╔══
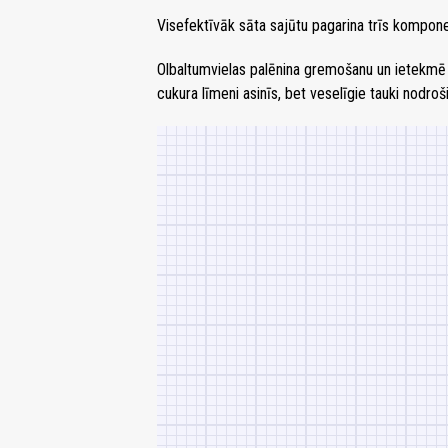
Visefektīvāk sāta sajūtu pagarina trīs komponen
Olbaltumvielas palēnina gremošanu un ietekmē h
cukura līmeni asinīs, bet veselīgie tauki nodroš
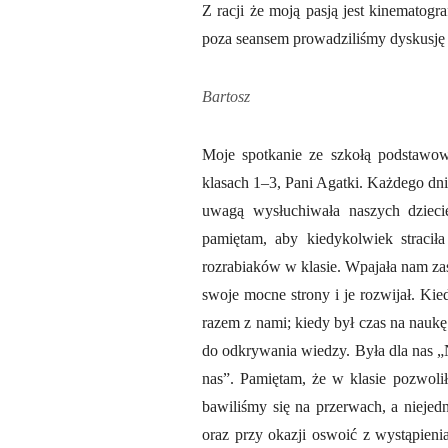
Z racji że moją pasją jest kinematog
poza seansem prowadziliśmy dyskusję i
Bartosz
Moje spotkanie ze szkołą podstawo
klasach 1–3, Pani Agatki. Każdego dni
uwagą wysłuchiwała naszych dziecię
pamiętam, aby kiedykolwiek stracił
rozrabiaków w klasie. Wpajała nam za
swoje mocne strony i je rozwijał. Kie
razem z nami; kiedy był czas na nau
do odkrywania wiedzy. Była dla nas „N
nas”. Pamiętam, że w klasie pozwol
bawiliśmy się na przerwach, a niejed
oraz przy okazji oswoić z wystąpieni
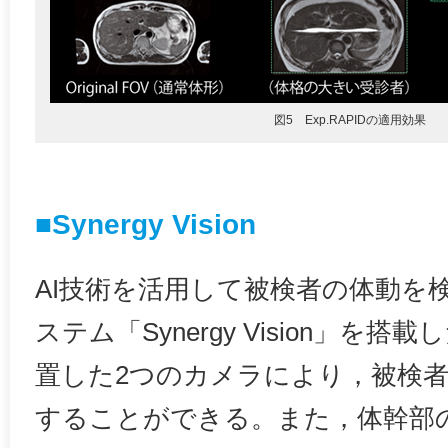
図5 Exp.RAPIDの適用効果
■Synergy Vision
AI技術を活用して被検者の体動を
ステム「Synergy Vision」を
置した2つのカメラにより，被検
することができる。また，体幹部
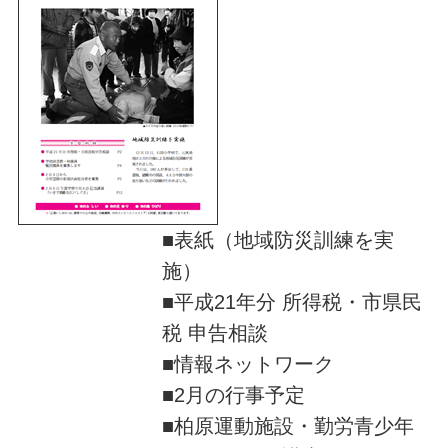
■表紙（地域防災訓練を実
施）
■平成21年分 所得税・市県民
税 申告相談
■情報ネットワーク
■2月の行事予定
■柏原運動施設・勤労青少年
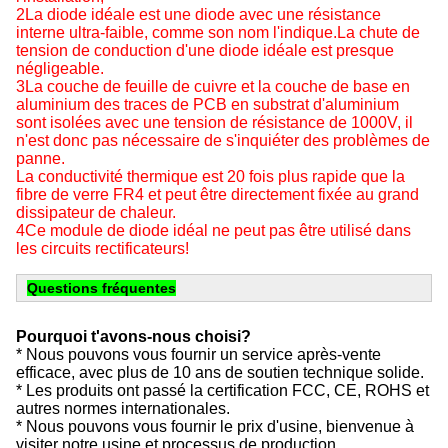
2La diode idéale est une diode avec une résistance
interne ultra-faible, comme son nom l'indique.La chute de
tension de conduction d'une diode idéale est presque
négligeable.
3La couche de feuille de cuivre et la couche de base en
aluminium des traces de PCB en substrat d'aluminium
sont isolées avec une tension de résistance de 1000V, il
n'est donc pas nécessaire de s'inquiéter des problèmes de
panne.
La conductivité thermique est 20 fois plus rapide que la
fibre de verre FR4 et peut être directement fixée au grand
dissipateur de chaleur.
4Ce module de diode idéal ne peut pas être utilisé dans
les circuits rectificateurs!
Questions fréquentes
Pourquoi t'avons-nous choisi?
* Nous pouvons vous fournir un service après-vente
efficace, avec plus de 10 ans de soutien technique solide.
* Les produits ont passé la certification FCC, CE, ROHS et
autres normes internationales.
* Nous pouvons vous fournir le prix d'usine, bienvenue à
visiter notre usine et processus de production.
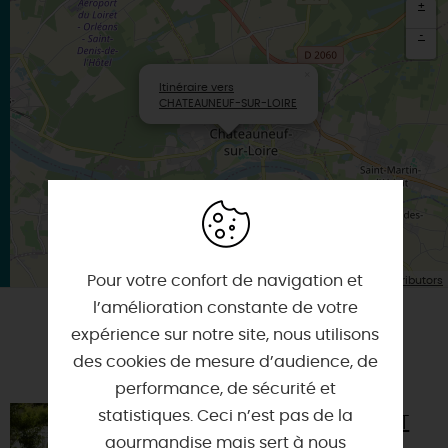
+
-
×
Itinéraire vers
CHATEAUNEUF-SUR-LOIRE
| Map data ©
Pour votre confort de navigation et
Leaflet
OpenStreetMap contributors
l’amélioration constante de votre
expérience sur notre site, nous utilisons
A TESTER ÉGALEMENT SUR PLACE OU À
des cookies de mesure d’audience, de
PROXIMITÉ
performance, de sécurité et
statistiques. Ceci n’est pas de la
JENNIFLEURS - SORTIE ET
ATELIERS PLANTES
gourmandise mais sert à nous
╚══
PROBLEM DESCRIPTION —
Set down every record exactly as written, but drop the pictures.

RESULT FOR THIS EXERCISE —
Visefektīvāk sāta sajūtu pagarina trīs komponen
Olbaltumvielas palēnina gremošanu un ietekmē h
cukura līmeni asinīs, bet veselīgie tauki nodroš
Z racji że moją pasją jest kinematog
poza seansem prowadziliśmy dyskusję i
Bartosz
Moje spotkanie ze szkołą podstawo
klasach 1–3, Pani Agatki. Każdego dni
uwagą wysłuchiwała naszych dziecię
pamiętam, aby kiedykolwiek stracił
rozrabiaków w klasie. Wpajała nam za
swoje mocne strony i je rozwijał. Kie
razem z nami; kiedy był czas na nau
do odkrywania wiedzy. Była dla nas „N
nas”. Pamiętam, że w klasie pozwol
bawiliśmy się na przerwach, a niejed
oraz przy okazji oswoić z wystąpieni
図5 Exp.RAPIDの適用効果
■Synergy Vision
AI技術を活用して被検者の体動を
ステム「Synergy Vision」を
置した2つのカメラにより，被検
することができる。また，体幹部
■表紙（地域防災訓練を実
施）
■平成21年分 所得税・市県民
税 申告相談
■情報ネットワーク
■2月の行事予定
■柏原運動施設・勤労青少年
2La diode idéale est une diode avec une résistance
interne ultra-faible, comme son nom l'indique.La chute de
tension de conduction d'une diode idéale est presque
négligeable.
3La couche de feuille de cuivre et la couche de base en
aluminium des traces de PCB en substrat d'aluminium
sont isolées avec une tension de résistance de 1000V, il
n'est donc pas nécessaire de s'inquiéter des problèmes de
panne.
La conductivité thermique est 20 fois plus rapide que la
fibre de verre FR4 et peut être directement fixée au grand
dissipateur de chaleur.
4Ce module de diode idéal ne peut pas être utilisé dans
les circuits rectificateurs!
Questions fréquentes
Pourquoi t'avons-nous choisi?
* Nous pouvons vous fournir un service après-vente
efficace, avec plus de 10 ans de soutien technique solide.
* Les produits ont passé la certification FCC, CE, ROHS et
autres normes internationales.
* Nous pouvons vous fournir le prix d'usine, bienvenue à
visiter notre usine et processus de production.
+
-
×
Itinéraire vers
CHATEAUNEUF-SUR-LOIRE
| Map data ©
Pour votre confort de navigation et
Leaflet
OpenStreetMap contributors
l’amélioration constante de votre
expérience sur notre site, nous utilisons
A TESTER ÉGALEMENT SUR PLACE OU À
des cookies de mesure d’audience, de
PROXIMITÉ
performance, de sécurité et
statistiques. Ceci n’est pas de la
JENNIFLEURS - SORTIE ET
ATELIERS PLANTES
gourmandise mais sert à nous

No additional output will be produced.